Daily Existence for 120,000 Displaced People in Mauritania's Vast Mbera Camp on the Malians Frontier.
A number of times a week, Mohamed ‘Momo’ Ag Malha walks at least 7 miles (11km) around the enormous Mbera refugee camp in southeastern Mauritania that has been his residence since 2012. The activity keeps the 84-year-old camp leader vigorous, and permits him to check on the wellbeing of other inhabitants.
His initial stay in Mauritania came in 1991, when he fled Mali as Tuareg rebels clashed with the army in his home Timbuktu province.
After four years as a refugee, he came back and worked for a year as a social worker before becoming a teacher. Then in 2012, the Tuareg fighting once again compelled him across the border.
The former math and science teacher says he feels especially sad for the young people of Mbera, which is positioned approximately 30 miles from the Malian border.
“Some of the young ones who were born here in Mbera have not once visited Mali,” he says. “They do not know their nation [and] that is painful because a refugee always has split affections: one here, where he lives, and another over there, in his homeland, which he dreams of returning to one day.”
Initially conceived as a few thousand huts, Mbera now houses around 120,000 refugees, according to the United Nations High Commissioner for Refugees. In also, it is estimated that at least 154,000 refugees reside in nearby villages across the Hodh Ech Chargui province. More than half are under 18.
Government officials say the area is the third largest human encampment in Mauritania after Nouakchott and Nouadhibou, the administrative and commercial capitals.
Each month, thousands more refugees arrive across the border, escaping a extremist rebellion that took over the Tuareg rebellion and has since left extensive areas of the country lawless. Aid workers – notably at the UN World Food Programme (WFP) and Unicef office in the town of Bassikounou, which assists the camp and adjacent settlements – cannot stop feeling anxious. They have faced shrinking resources as foreign donors – most notably the now discontinued USAID – have severely slashed funding this year.
“We’ve gone from [being able to] support almost 90,000 people with both food or cash every month to about 53,000 … and had to stop essential nutrition programmes for hungry children and mothers due to budget reductions,” says Aliou Diongue, country director for WFP.
The camp has many of the features of a long-term settlement, including its own bank, eight schools, a market with more than 500 shops, and volleyball and football programmes. Members of a parent-teacher association use megaphones to get more children signed up in school. New entrants are documented by aid workers and state agents using fingerprint technology.
Nearby, police patrols secure the camp from the risk of armed groups just a few miles from the border.
Some residents have taken on new roles with zeal: volunteers in the SOS Desert organisation cultivate food for sale and manage an anti-fire brigade putting out bushfires; members of a women’s resource network care for those wounded by jihadist attacks and pregnant women while also spreading awareness about teaching girls.
But the camp’s requirements are clear.
“We have the determination, we have the women, but not enough resources or equipment,” a leading member of the network says. “Sometimes we repurpose what little we have, but it is not enough for the needs of the camp.”
In the schools, the children are served one meal daily by WFP. At one school with 100 children per class, six or seven of them cluster by a big tray to eat the same meal every school day – rice that is mostly unseasoned, save for a few legumes.

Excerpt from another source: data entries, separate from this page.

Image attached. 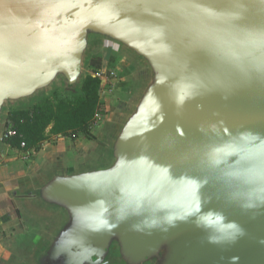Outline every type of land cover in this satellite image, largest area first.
Returning <instances> with one entry per match:
<instances>
[{"label": "water", "instance_id": "water-1", "mask_svg": "<svg viewBox=\"0 0 264 264\" xmlns=\"http://www.w3.org/2000/svg\"><path fill=\"white\" fill-rule=\"evenodd\" d=\"M97 43L142 82L95 161L19 189L24 264H264V0H0V126Z\"/></svg>", "mask_w": 264, "mask_h": 264}, {"label": "crops", "instance_id": "crops-1", "mask_svg": "<svg viewBox=\"0 0 264 264\" xmlns=\"http://www.w3.org/2000/svg\"><path fill=\"white\" fill-rule=\"evenodd\" d=\"M4 130L0 126V264H24L40 234L33 239L29 235L19 189L57 162L72 169L95 161L98 152H92L93 147L79 137L51 134L50 126L38 148L22 147L21 143L4 139Z\"/></svg>", "mask_w": 264, "mask_h": 264}, {"label": "trees", "instance_id": "trees-1", "mask_svg": "<svg viewBox=\"0 0 264 264\" xmlns=\"http://www.w3.org/2000/svg\"><path fill=\"white\" fill-rule=\"evenodd\" d=\"M100 83L97 76L87 74L77 89H54L50 95L38 97V102H32L30 107L12 109L7 125L15 130L16 136L9 140L15 144L23 141L26 148H38L49 126L54 135L92 138V124L100 108Z\"/></svg>", "mask_w": 264, "mask_h": 264}, {"label": "rangeland", "instance_id": "rangeland-1", "mask_svg": "<svg viewBox=\"0 0 264 264\" xmlns=\"http://www.w3.org/2000/svg\"><path fill=\"white\" fill-rule=\"evenodd\" d=\"M96 61L100 65H96L94 63ZM85 65V75H96L100 70H103V78H107L105 82L100 83L98 91L100 108L97 112L99 118H95L92 124V138L79 136L81 141L93 147L91 149L92 152L95 151L97 153L102 150L103 144L107 142L109 134L118 124L121 115L130 107L135 93L142 82V71L140 66L123 52L109 48L102 43H97L91 48L86 56ZM54 89L63 88L59 86ZM54 89L47 91L43 95H50ZM36 101L37 99L33 102ZM31 105V103H28L24 106L30 107ZM12 109L15 108L13 107ZM23 215L32 239L46 228L47 221L31 217L25 211Z\"/></svg>", "mask_w": 264, "mask_h": 264}, {"label": "built area", "instance_id": "built-area-1", "mask_svg": "<svg viewBox=\"0 0 264 264\" xmlns=\"http://www.w3.org/2000/svg\"><path fill=\"white\" fill-rule=\"evenodd\" d=\"M103 74H104V71H103V70H100L99 73L95 75V76H97L99 79H101V83H102V82H105V81L107 80V78H103ZM103 85H104V83H103ZM95 118H99V114H98V113H96ZM14 136H16V132H15V130L12 129L11 126L6 125L2 137H3L4 139H11V138H13ZM21 146L24 147V146H25V142L22 141V142H21Z\"/></svg>", "mask_w": 264, "mask_h": 264}]
</instances>
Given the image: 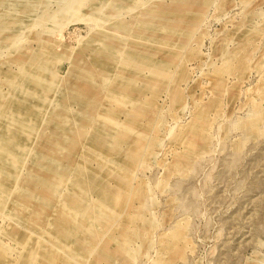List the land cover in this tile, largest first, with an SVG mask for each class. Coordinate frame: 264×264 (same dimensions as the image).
Instances as JSON below:
<instances>
[{
  "label": "rangeland",
  "instance_id": "1",
  "mask_svg": "<svg viewBox=\"0 0 264 264\" xmlns=\"http://www.w3.org/2000/svg\"><path fill=\"white\" fill-rule=\"evenodd\" d=\"M0 154V264H264V0H0Z\"/></svg>",
  "mask_w": 264,
  "mask_h": 264
},
{
  "label": "bare ground",
  "instance_id": "2",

“We’re still offering school meals, essential food aid, and cash assistance in the Mbera camp, but it’s not enough,” says Diongue. “We’re prioritizing the most needy while working continuously to secure new funding through the diversification of our support network.”
The meals are supported by recent contributions including several thousand tonnes of rice provided by the South Korean government – the only products in a majority of the warehouses. A few donors are also helping initiate business programmes to help refugees grow crops and rear animals so they can earn an income and improve their quality of life.
Though Malha oversees everything dutifully, helping the aid workers’ assist the most vulnerable households, his heart yearns to return to Mali.
“When you leave your country, you forfeit everything – your work, your home, your family sometimes,” he says. “Here, you rely solely on humanitarian aid. Sometimes that aid is enough, sometimes it is not. And when it is not, you struggle.
“We thank the Mauritanian authorities and the humanitarian organisations for what they have done for us but it is not the same as being in your own country, working with your own hands and living with dignity.”